- [Stated task 1]
In the interview with Ted Naifeh, whose work did he draw on to give his goblins a nightmare feel?

The GeeksverseTalking with Courtney Crumrin‘s Ted Naifeh

Talking with Courtney Crumrin‘s Ted Naifeh
Published on Thursday, May 10, 2012 by

The second issue, from Oni Press, is on the stands now and we got a chance to talk with Courtney’s creator Ted Naifeh.

The ‘Verse: Thanks for taking the time to talk with us. I’m new to Courtney and her world. I’m very glad I’ve found it. Where did the idea for Courtney come from?

Ted Naifeh: As usual, a number of different sources. One was the movie “Matilda”. But not because I liked it, which I didn’t. But I found it interesting to watch a movie that hinged on magic, but was the least magical movie imaginable. More interestingly still, Matilda, even more than Harry Potter, presented us with a character who, regardless of being raised by unloving, unkind people, turned out the sweetest little girl in the world. I found it cloying and empty. Of course, in the original Dahl book, it works, because Dahl didn’t so much write children’s books as dark parodies of children’s books. But when it was translated into a movie, that core concept, which should have been an ironic joke, was delivered with perfect sincerity, and fell flat.

But I didn’t want to write a cynical, ironic story like Dahl either. I wanted instead to tell the story that the Matilda movie failed to tell, about how messed up you get when you grow up with unloving, neglectful parents. Sure, I also wanted it to be a wish-fulfillment fantasy, but I didn’t want to gloss over the real hardships of childhood, such as alienation. That stuff tends to be ignored in children’s books. But it’s the worst part of growing up. And so obviously, makes for the best stories.

The “how to bind a goblin” from the first issue of volume one is pretty specific. Are there any particular sources that influenced the Night Things?

That was just a little bit of nonsense I made up, because I wanted the scene to feel like following a recipe, so the spell could feel doable. In Courtney’s world, magic is just a matter of learning how. I’m way too liberal to enjoy the idea of being born special. In Courtney’s world, anyone can do magic. They just have to find out about it and dedicate themselves.

What little lore I borrowed came mostly from other comics and fantasy novels. I leave the academic research to real writers. I have a copy of the Faeries book by Brian Froud and Alan Lee, which comes in handy sometimes, and I’ve watched Labyrinth a million times. That’s about as much research as I’ve done. The rest is made up.

The design of the Night Things is interesting. There’s some cuteness to them, but some darkness as well. Where does your inspiration for them come from?

Obviously, no one drawing faeries today doesn’t love Brian Froud. But for my night thing world, I wanted a slightly unique take, so I looked up Hieronymus Bosch, and peppered his nightmare feel over my goblins. I just didn’t want cutsey-poo goblins. I wanted them to be a little bit ghastly and unsettling. I find cute things more compelling when they aren’t trying too hard. So I stayed away from a lot of the obvious tricks to make things cute.

Courtney, compared to the other characters around her, stands out because she doesn’t have a nose. What led to that design decision?

It started at the sketch stage, realizing that making her face nose less would up the cartoon factor, as well as the minimalism of the series. Originally, she wasn’t nose less, I just didn’t draw it from the front. But I didn’t originally do a model sheet, showing her from all angles, before I started drawing issue one. And a question that soon came up is “what does this girl’s profile look like?” On page of the first issue, you see her in shadow, and there’s a bit of a nose in the shadow play across her face. But when I got to the profile, and I tried to work it in, she just stopped looking like Courtney. Finally, I tried it without, and there she was again. So I stuck with that. It’s weird to me how not weird it looks, unless you’re really looking.

- [Stated task 2]
Please copy the lines of the records exactly, beginning with the line containing "red ellipse: moved 4 px left" and continuing through the line containing "green hexagon: rotated 6 degrees clockwise", with both of those lines included.

- [Stored rows]
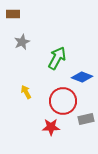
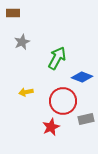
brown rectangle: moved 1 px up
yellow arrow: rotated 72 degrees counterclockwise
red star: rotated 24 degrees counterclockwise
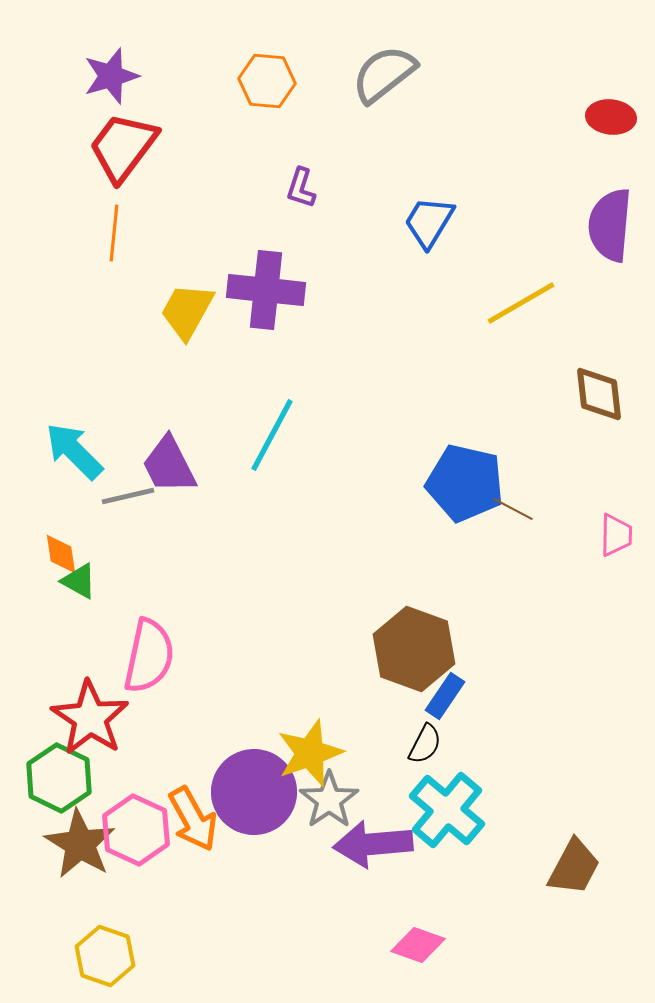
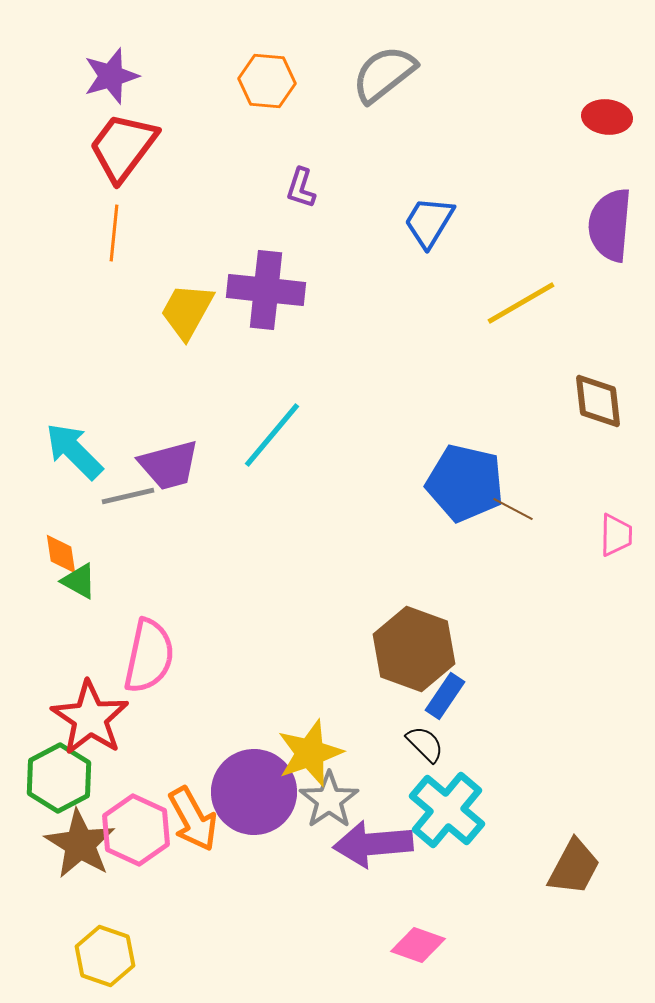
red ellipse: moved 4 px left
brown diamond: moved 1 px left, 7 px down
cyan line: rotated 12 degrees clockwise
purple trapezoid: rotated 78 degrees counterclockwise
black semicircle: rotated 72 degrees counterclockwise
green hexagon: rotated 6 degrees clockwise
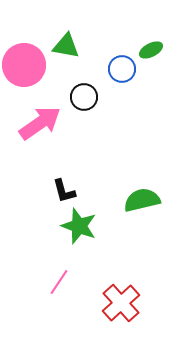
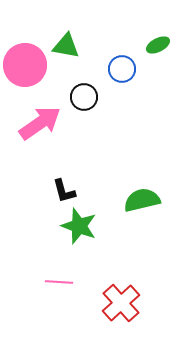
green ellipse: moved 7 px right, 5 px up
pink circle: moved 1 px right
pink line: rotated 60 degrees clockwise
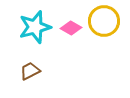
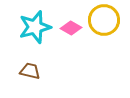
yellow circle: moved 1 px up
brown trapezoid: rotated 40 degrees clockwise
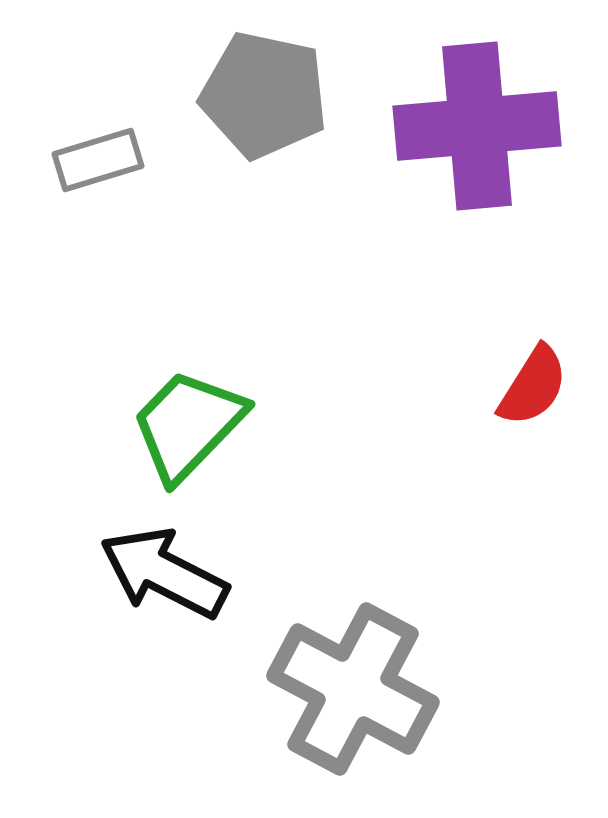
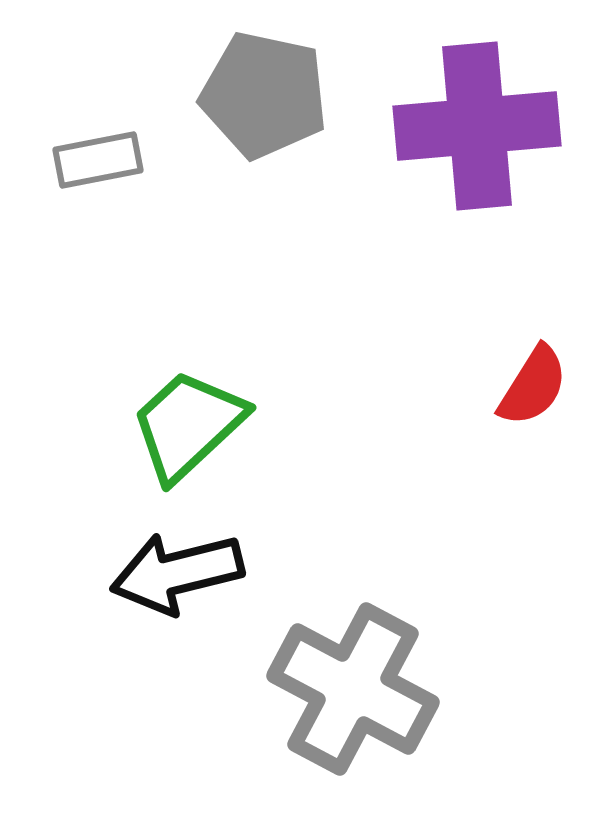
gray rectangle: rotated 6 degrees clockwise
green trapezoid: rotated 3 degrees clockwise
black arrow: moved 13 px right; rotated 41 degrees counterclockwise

- [Complete output 1]
Hieronymus Bosch

- [Complete output 2]
red ellipse: moved 4 px left
brown diamond: moved 1 px left, 7 px down
cyan line: rotated 12 degrees clockwise
purple trapezoid: rotated 78 degrees counterclockwise
black semicircle: rotated 72 degrees counterclockwise
green hexagon: rotated 6 degrees clockwise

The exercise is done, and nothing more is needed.